College is no longer confined to just the campus. In today’s modern world, many residential colleges and universities offer alternatives to classroom-bound courses. Chief among these novel offerings is the online course – a college class that takes place through the Internet. Online courses allow traditional colleges to compete with wholly online schools and to offer their ever-diversifying student body a new pathway to a college degree. Extenuating circumstances, such as the novel COVID-19 pandemic, may spur colleges to rapidly expand their online college classes as well as offer new takes on traditional in-person classes or even hybrid options. So which kind of college course is best? It depends on what kind of student you are and what kind of instruction best suits your learning style.
Online courses are college classes that occur entirely through the medium of the Internet. Technology frames an online class, and professors may utilize video conferencing apps, instant messaging, class-specific message boards and learning management systems to create an interactive and responsive curriculum. Students connect to online classes using a computer, laptop or tablet and communicate with their professors and classmates by typing, speaking over a mic and casting on a video screen. A variety of majors can easily adapt to online instruction, including math, literature, history and foreign language, and courses in computer science or digital art work particularly well with computer-based instruction.
In-person courses are your typical college courses. Class takes place in a dedicated space on campus, whether a classroom, lab, studio or lecture hall. Professors and students are physically present in the classroom during the course period. In-person courses are aided by common classroom tools like whiteboards or chalkboards, paper handouts, video projectors, desks and chairs and pencil and paper. Students may be called on to answer questions or can raise their own questions with the professor. In-person instruction is vital to classes that involve experimentation or working with special tools, such as science labs or art classes.
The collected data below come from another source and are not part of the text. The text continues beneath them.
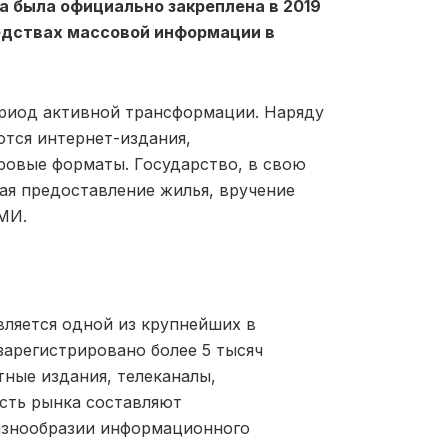
а была официально закреплена в 2019
редствах масс
овой информации в
ериод активной трансформации. Наряду
тся интернет-издания,
овые форматы. Государство, в свою
ая предоставление жилья, вручение
СМИ.
вляется одной из крупнейших в
зарегистрировано более 5 тысяч
ные издания, телеканалы,
сть рынка составляют
азнообразии информа
ционного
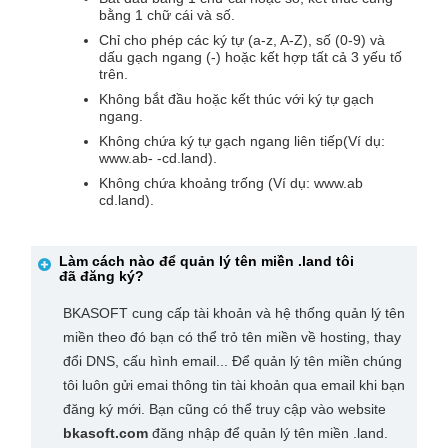
bằng 1 chữ cái và số.
Chỉ cho phép các ký tự (a-z, A-Z), số (0-9) và
dấu gạch ngang (-) hoặc kết hợp tất cả 3 yếu tố
trên.
Không bắt đầu hoặc kết thúc với ký tự gạch
ngang.
Không chứa ký tự gạch ngang liên tiếp(Ví dụ:
www.ab- -cd.land).
Không chứa khoảng trống (Ví dụ: www.ab
cd.land).
Làm cách nào để quản lý tên miền
.land
tôi
đã đăng ký?
BKASOFT cung cấp tài khoản và hệ thống quản lý tên
miền theo đó bạn có thể trỏ tên miền về hosting, thay
đổi DNS, cấu hình email... Để quản lý tên miền chúng
tôi luôn gửi emai thông tin tài khoản qua email khi bạn
đăng ký mới. Bạn cũng có thể truy cập vào website
bkasoft.com
đăng nhập để quản lý tên miền .land.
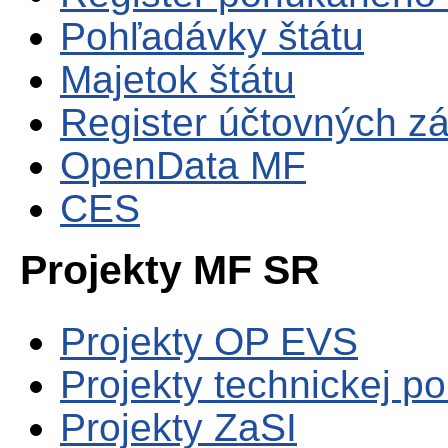
Pohľadávky štátu
Majetok štátu
Register účtovných zá
OpenData MF
CES
Projekty MF SR
Projekty OP EVS
Projekty technickej p
Projekty ZaSI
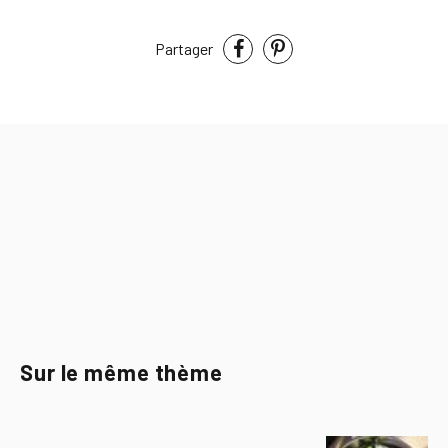
Partager
Sur le même thème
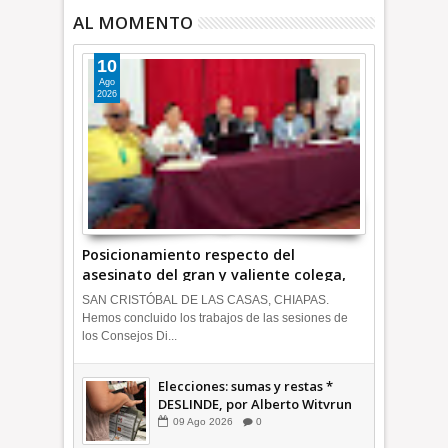
AL MOMENTO
10
Ago
2026
Posicionamiento respecto del
asesinato del gran y valiente colega,
Francisco Alejandro Leyva Aguilar *
SAN CRISTÓBAL DE LAS CASAS, CHIAPAS.
COMENTARIO A TIEMPO
Hemos concluido los trabajos de las sesiones de
los Consejos Di...
Elecciones: sumas y restas *
DESLINDE, por Alberto Witvrun
09
Ago
2026
0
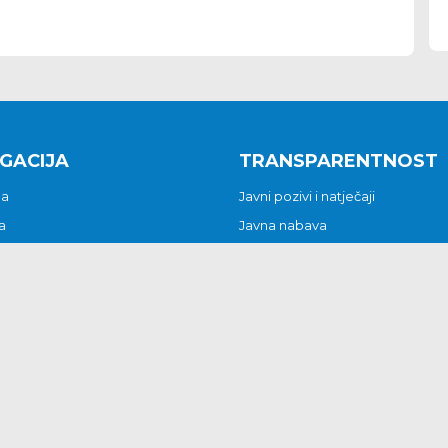
GACIJA
TRANSPARENTNOST
na
Javni pozivi i natječaji
a
Javna nabava
t
Javni pozivi i natječaji
Jedinstveni upravni odjel
be i predstavke
Općinsko vijeće
t
Općinski načelnik
Pritužbe i predstavke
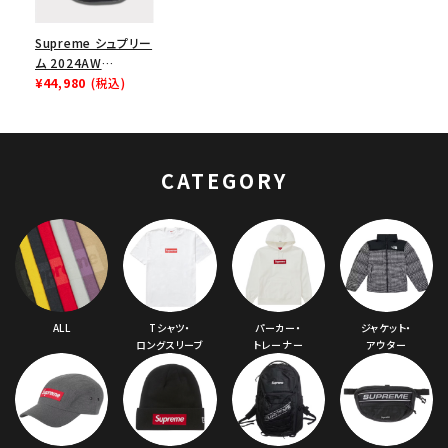
Supreme シュプリー
ム 2024AW
Leather Waist Bag
¥44,980
(税込)
レザーウエストバッグ
ブラック 黒
CATEGORY
ALL
Tシャツ・
パーカー・
ジャケット・
ロングスリーブ
トレーナー
アウター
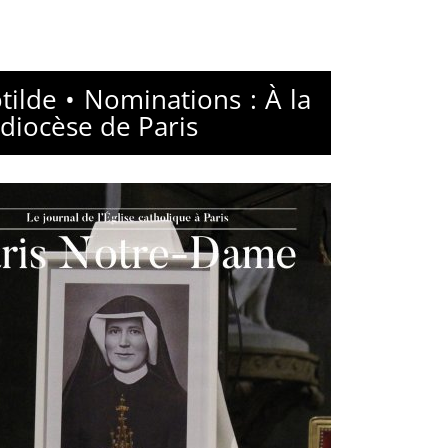
tilde • Nominations : À la
 diocèse de Paris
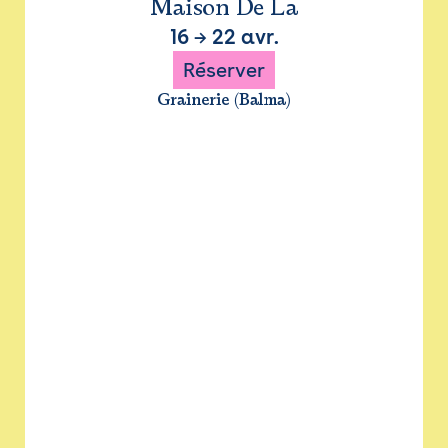
Maison De La
16
→
22 avr.
Réserver
Grainerie (Balma)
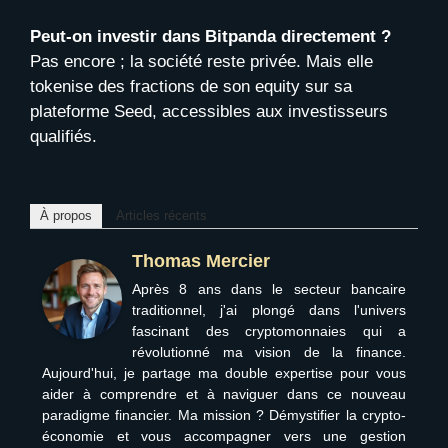
Peut-on investir dans Bitpanda directement ?
Pas encore ; la société reste privée. Mais elle
tokenise des fractions de son equity sur sa
plateforme Seed, accessibles aux investisseurs
qualifiés.
À propos
Articles récents
Thomas Mercier
Après 8 ans dans le secteur bancaire
traditionnel, j'ai plongé dans l'univers
fascinant des cryptomonnaies qui a
révolutionné ma vision de la finance.
Aujourd'hui, je partage ma double expertise pour vous
aider à comprendre et à naviguer dans ce nouveau
paradigme financier. Ma mission ? Démystifier la crypto-
économie et vous accompagner vers une gestion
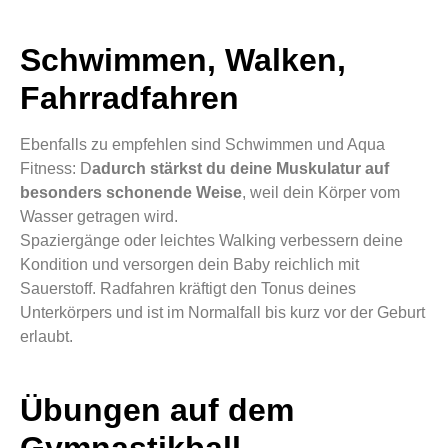
Schwimmen, Walken,
Fahrradfahren
Ebenfalls zu empfehlen sind Schwimmen und Aqua
Fitness: D
adurch stärkst du deine Muskulatur auf
besonders schonende Weise
, weil dein Körper vom
Wasser getragen wird.
Spaziergänge oder leichtes Walking verbessern deine
Kondition und versorgen dein Baby reichlich mit
Sauerstoff. Radfahren kräftigt den Tonus deines
Unterkörpers und ist im Normalfall bis kurz vor der Geburt
erlaubt.
Übungen auf dem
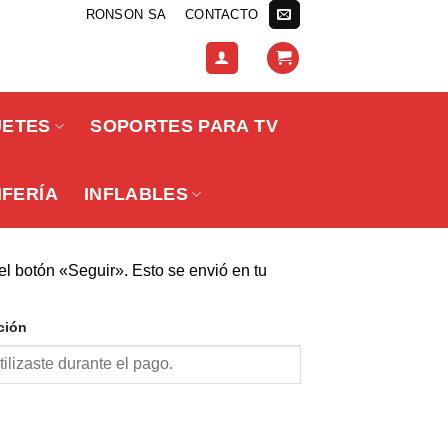
RONSON SA
CONTACTO
UETES
SOPORTES PARA TV
IFERÍA
INFLABLES
el botón «Seguir». Esto se envió en tu
ción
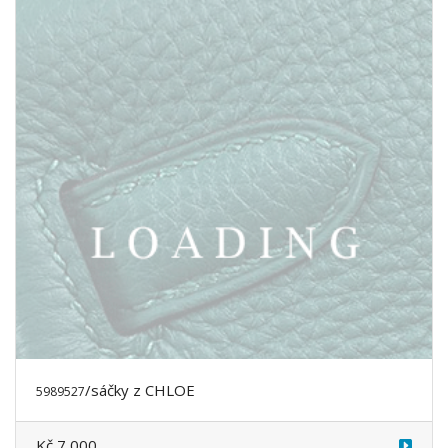
/sáčky
z CHLOE
5989529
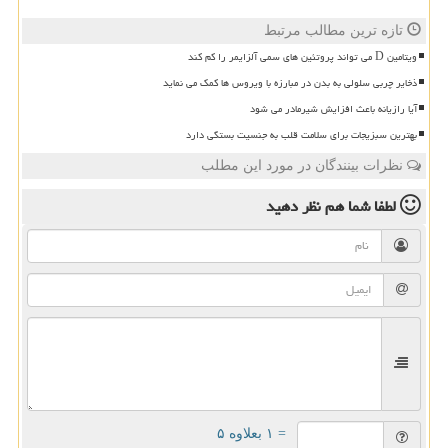
تازه ترین مطالب مرتبط
ویتامین D می تواند پروتئین های سمی آلزایمر را کم کند
ذخایر چربی سلولی به بدن در مبارزه با ویروس ها کمک می نماید
آیا رازیانه باعث افزایش شیرمادر می شود
بهترین سبزیجات برای سلامت قلب به جنسیت بستگی دارد
نظرات بینندگان در مورد این مطلب
لطفا شما هم
نظر دهید
= ۱ بعلاوه ۵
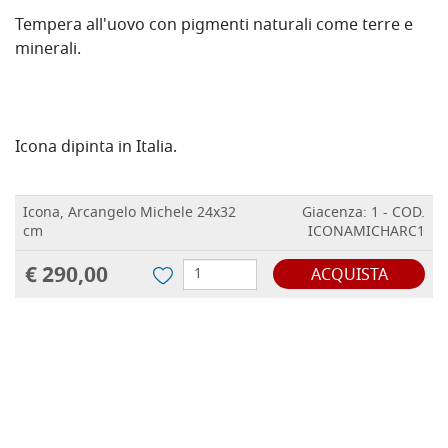
Tempera all'uovo con pigmenti naturali come terre e
minerali.
Icona dipinta in Italia.
Icona, Arcangelo Michele 24x32
Giacenza: 1 - COD.
cm
ICONAMICHARC1
€ 290,00
ACQUISTA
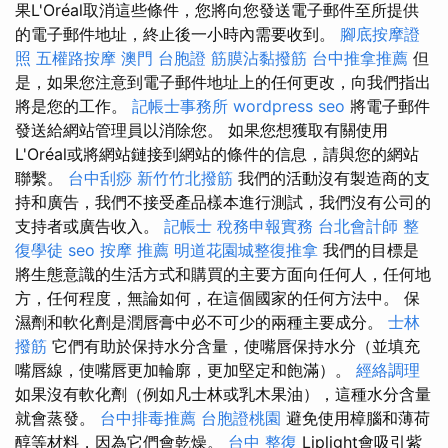
果L'Oréal取消這些條件，您將向您發送電子郵件至所提供
的電子郵件地址，終止後一小時內需要收到。
腳底按摩證
照
五權路按摩
澳門 台胞證
筋膜沾黏撥筋
台中推拿推薦
但
是，如果您注意到電子郵件地址上的任何更改，向我們指出
將是您的工作。
記帳士事務所
wordpress seo
將電子郵件
發送給網站管理員以消除您。 如果您想獲取有關使用
L'Oréal或將網站鏈接到網站的條件的信息，請與您的網站
聯繫。
台中刮痧
新竹竹北撥筋
我們的活動沒有製造商的支
持和廣告，我們不接受產品樣本進行測試，我們沒有公司的
支持者或廣告收入。
記帳士 稅務申報實務
台北會計師
整
復學徒
seo
按摩 推薦
明道花園城整復推拿
我們的目標是
將生態意識的生活方式和購買的主要方面向任何人，任何地
方，任何程度，無論如何，在這個國家的任何方法中。 保
濕劑和軟化劑是潤唇膏中必不可少的兩種主要成分。
士林
撥筋
它們有助於保持水分含量，使嘴唇保持水分（並填充
嘴唇線，使嘴唇更加輪廓，更加堅定和飽滿）。
經絡調理
如果沒有軟化劑（例如凡士林或乳木果油），這種水分含量
就會蒸發。
台中排毒推薦
台胞證桃園
避免使用樟腦和薄荷
醇等材料，因為它們會乾燥。
台中 整復
Liplight會吸引紫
Hybrid courses, also known as blended courses, combine online and in-person instruction in a meaningful way that plays to both courses’ strengths. When done right, a hybrid course can allow students to experience real-time feedback, in-person socialization and communal instruction while also allowing them the time to work at their own pace, direct self-discovery and attain a greater degree of flexibility. Whether a hybrid course is centered more on the online or in-person experience will vary from professor to professor. Likewise, a hybrid course may not give equal time to in-person attendance and online learning. Some courses may have staggered attendance, where half the class tunes in virtually and the other is in the classroom, but they may also have students appear less frequently in the physical classroom. Furthermore, courses using a “HyFlex” model allow students to pick when they come in-person and when they access class online.
Unsure which style of class works best for you? Consider signing up for a mixture of online, in-person and hybrid classes. Then, utilize your school’s Add/Drop period – usually the first two weeks of the semester – to get a feel for how each course operates. If one style doesn’t suit you, you can drop it and pick up a course in a different class mode.